Ad un anno dalla nomina a sindaco di Ivan De Masi, il Sel è pronto a fare un bilancio

“Tante ombre, tanto pressappochismo e una sola certezza: il conflitto di interessi”. E’ tranchant il giudizio del circolo cittadino “Peppino Impastato” di “Sinistra, ecologia e libertà” a un anno esatto di governo del sindaco Ivan De Masi. Il movimento “vendoliano” presenta i primi dodici mesi dell’amministrazione uscita vittoriosa dalle elezioni del 2009 con un commento totalmente negativo che affida a un comunicato stampa. “Di tutte le promesse, di tutti i discorsi fatti in campagna elettorale, di tutti i “vaneggiamenti” che in quei giorni si sentivano – scrive Sel – ad oggi poco, per non dire a, si è fatto per ridare a Casarano i fasti a cui gli attuali amministratori sembravano voler riportare la nostra amata città”. “Vorremmo sapere – continua la nota – che fine hanno fatto tutti quegli intendimenti che si rivolgevano alle politiche sociali: che fine ha fatto, ad esempio, il bando per i Bollenti Spiriti, fiore all’occhiello della Regione? Non ne sappiamo a da mesi. Così come a vuoto sono andate le richieste di trasparenza per l’individuazione degli scrutatori per le recenti elezioni regionali, preferendo la vecchia logica della spartizione in quota ai consiglieri. Per contro, apprendiamo in questi giorni la volontà di questa amministrazione di spostare il centro anziani dall’attuale sede in un luogo molto più piccolo e che poco si confà alle esigenze dei nostri amati nonni”. Non poteva mancare il riferimento alla centrale a biomasse. “E le promesse sul referendum inerenti la centrale a biomassa?
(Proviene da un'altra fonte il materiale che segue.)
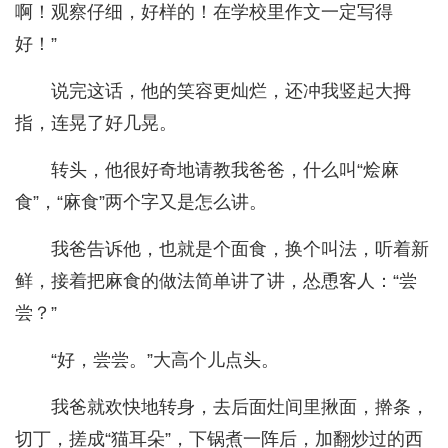
啊！观察仔细，好样的！在学校里作文一定写得
好！”
说完这话，他的笑容更灿烂，还冲我竖起大拇
指，连晃了好几晃。
转头，他很好奇地请教我爸爸，什么叫“烩麻
食”，“麻食”两个字又是怎么讲。
我爸告诉他，也就是个面食，换个叫法，听着新
鲜，接着把麻食的做法简单讲了讲，怂恿客人：“尝
尝？”
“好，尝尝。”大高个儿点头。
我爸就欢快地转身，去后面灶间里揪面，擀条，
切丁，搓成“猫耳朵”，下锅煮一阵后，加翻炒过的西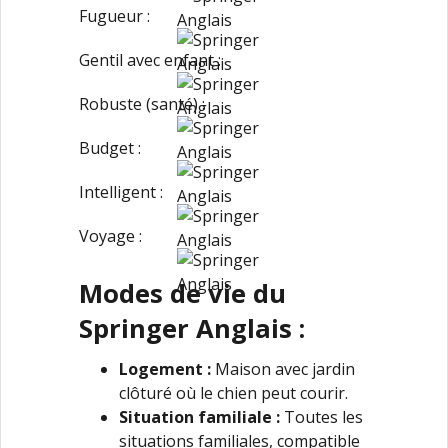
Fugueur :
Gentil avec enfant :
Robuste (santé) :
Budget :
Intelligent :
Voyage :
Modes de vie du
Springer Anglais :
Logement :
Maison avec jardin
clôturé où le chien peut courir.
Situation familiale :
Toutes les
situations familiales, compatible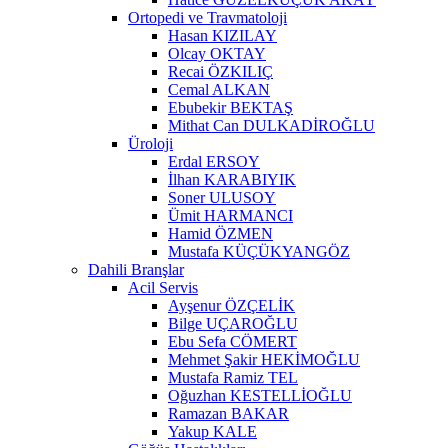
Ortopedi ve Travmatoloji
Hasan KIZILAY
Olcay OKTAY
Recai ÖZKILIÇ
Cemal ALKAN
Ebubekir BEKTAŞ
Mithat Can DULKADİROĞLU
Üroloji
Erdal ERSOY
İlhan KARABIYIK
Soner ULUSOY
Ümit HARMANCI
Hamid ÖZMEN
Mustafa KÜÇÜKYANGÖZ
Dahili Branşlar
Acil Servis
Ayşenur ÖZÇELİK
Bilge UÇAROĞLU
Ebu Sefa CÖMERT
Mehmet Şakir HEKİMOĞLU
Mustafa Ramiz TEL
Oğuzhan KESTELLİOĞLU
Ramazan BAKAR
Yakup KALE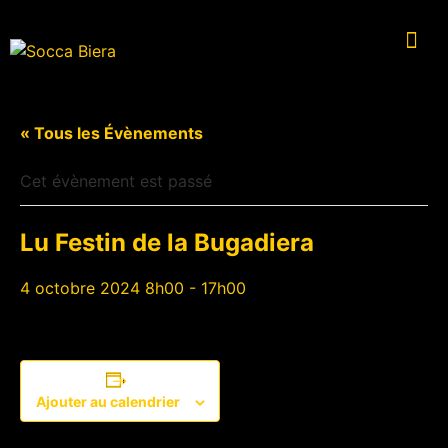
« Tous les Évènements
Cet évènement est passé
Lu Festin de la Bugadiera
4 octobre 2024 8h00
-
17h00
Ajouter au calendrier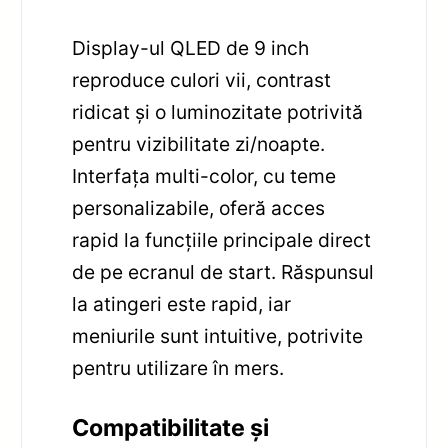
Display-ul QLED de 9 inch
reproduce culori vii, contrast
ridicat și o luminozitate potrivită
pentru vizibilitate zi/noapte.
Interfața multi-color, cu teme
personalizabile, oferă acces
rapid la funcțiile principale direct
de pe ecranul de start. Răspunsul
la atingeri este rapid, iar
meniurile sunt intuitive, potrivite
pentru utilizare în mers.
Compatibilitate și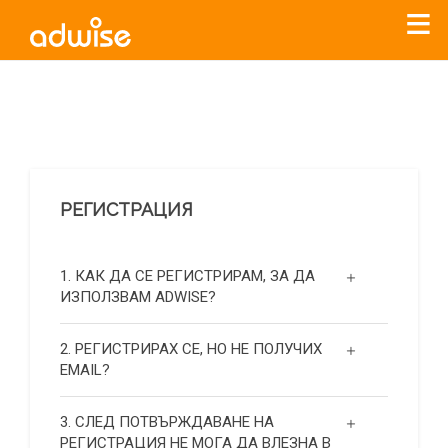
Уважаеми рекламодатели, с настоящото съобщение
бихме искали да Ви уведомим, че „Нет Инфо“ ЕАД (
„Нет
Инфо“
)
прекратява услугата Adwise
считано от
01.01.2026
г
.
РЕГИСТРАЦИЯ
За повече информация, натиснете
тук.
1. КАК ДА СЕ РЕГИСТРИРАМ, ЗА ДА
ИЗПОЛЗВАМ ADWISE?
2. РЕГИСТРИРАХ СЕ, НО НЕ ПОЛУЧИХ
EMAIL?
3. СЛЕД ПОТВЪРЖДАВАНЕ НА
РЕГИСТРАЦИЯ НЕ МОГА ДА ВЛЕЗНА В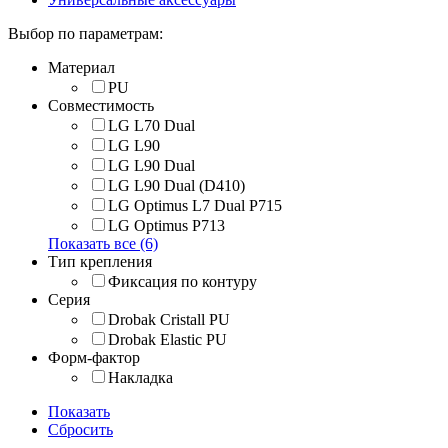
Выбор по параметрам:
Материал
PU
Совместимость
LG L70 Dual
LG L90
LG L90 Dual
LG L90 Dual (D410)
LG Optimus L7 Dual P715
LG Optimus P713
Показать все (6)
Тип крепления
Фиксация по контуру
Серия
Drobak Cristall PU
Drobak Elastic PU
Форм-фактор
Накладка
Показать
Сбросить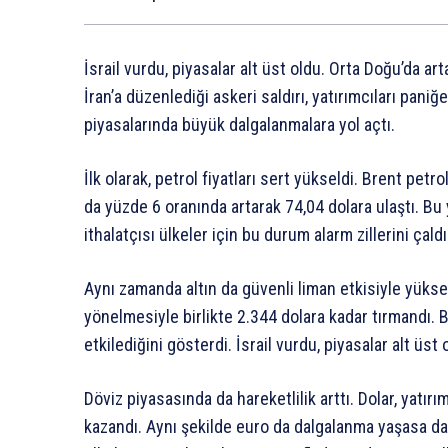
İsrail vurdu, piyasalar alt üst oldu. Orta Doğu’da art
İran’a düzenlediği askeri saldırı, yatırımcıları paniğ
piyasalarında büyük dalgalanmalara yol açtı.
İlk olarak, petrol fiyatları sert yükseldi. Brent petro
da yüzde 6 oranında artarak 74,04 dolara ulaştı. Bu 
ithalatçısı ülkeler için bu durum alarm zillerini çaldı
Aynı zamanda altın da güvenli liman etkisiyle yükseld
yönelmesiyle birlikte 2.344 dolara kadar tırmandı. Bu
etkilediğini gösterdi. İsrail vurdu, piyasalar alt üst 
Döviz piyasasında da hareketlilik arttı. Dolar, yatırı
kazandı. Aynı şekilde euro da dalgalanma yaşasa da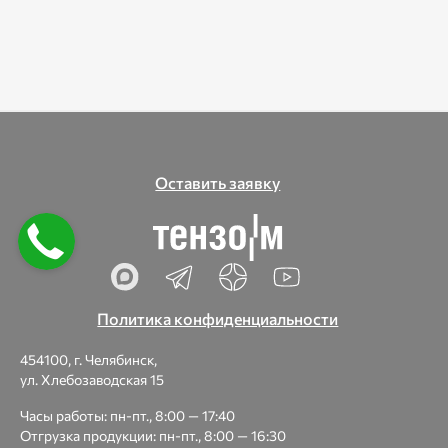
Оставить заявку
Политика конфиденциальности
454100, г. Челябинск,
ул. Хлебозаводская 15
Часы работы: пн-пт., 8:00 — 17:40
Отгрузка продукции: пн-пт., 8:00 — 16:30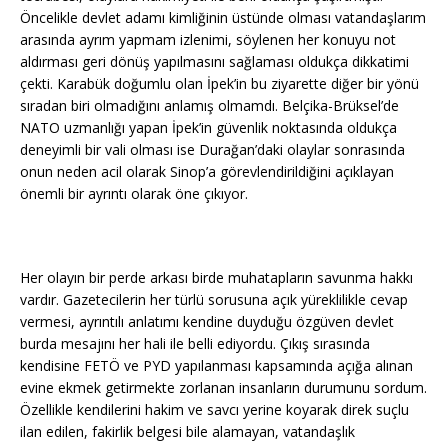
Öncelikle devlet adamı kimliğinin üstünde olması vatandaşlarım
arasında ayrım yapmam izlenimi, söylenen her konuyu not
aldırması geri dönüş yapılmasını sağlaması oldukça dikkatimi
çekti. Karabük doğumlu olan İpek’in bu ziyarette diğer bir yönü
sıradan biri olmadığını anlamış olmamdı. Belçika-Brüksel’de
NATO uzmanlığı yapan İpek’in güvenlik noktasında oldukça
deneyimli bir vali olması ise Durağan’daki olaylar sonrasında
onun neden acil olarak Sinop’a görevlendirildiğini açıklayan
önemli bir ayrıntı olarak öne çıkıyor.
Her olayın bir perde arkası birde muhatapların savunma hakkı
vardır. Gazetecilerin her türlü sorusuna açık yüreklilikle cevap
vermesi, ayrıntılı anlatımı kendine duyduğu özgüven devlet
burda mesajını her hali ile belli ediyordu. Çıkış sırasında
kendisine FETÖ ve PYD yapılanması kapsamında açığa alınan
evine ekmek getirmekte zorlanan insanların durumunu sordum.
Özellikle kendilerini hakim ve savcı yerine koyarak direk suçlu
ilan edilen, fakirlik belgesi bile alamayan, vatandaşlık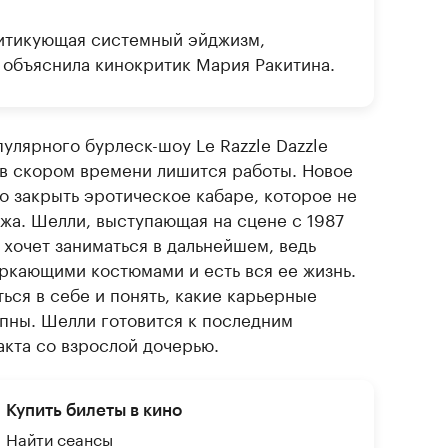
итикующая системный эйджизм,
 объяснила кинокритик Мария Ракитина.
улярного бурлеск-шоу Le Razzle Dazzle
в скором времени лишится работы. Новое
о закрыть эротическое кабаре, которое не
жа. Шелли, выступающая на сцене с 1987
м хочет заниматься в дальнейшем, ведь
ркающими костюмами и есть вся ее жизнь.
ься в себе и понять, какие карьерные
пны. Шелли готовится к последним
акта со взрослой дочерью.
Купить билеты в кино
Найти сеансы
Scopriamo oggi che la volontà politica di farlo, è pari allo zero – sottolinea Sel – non solo perché nel bilancio di previsione appena approvato non vi è traccia di un capitolo di spesa indirizzato in questo senso, ma anche in merito alle ultime dichiarazioni del consigliere Pino”. Nel mirino di Sel anche le scelte politiche del sindaco. “Nemmeno nelle nostre peggiori previsioni – si legge nella nota – credevamo di dover assistere ad un impoverimento dell’azione politica di tali dimensioni. Perché anche le scelte politiche lasciano veramente a desiderare: il laboratorio(?) che prevede la Sig.ra Fersino vice sindaco; la scelta di appoggiare alle scorse primarie per le regionali il Dott. Boccia; la messa in campo di uno stuolo di assessorini dei quali non si capisce competenza e ruolo; e così via”.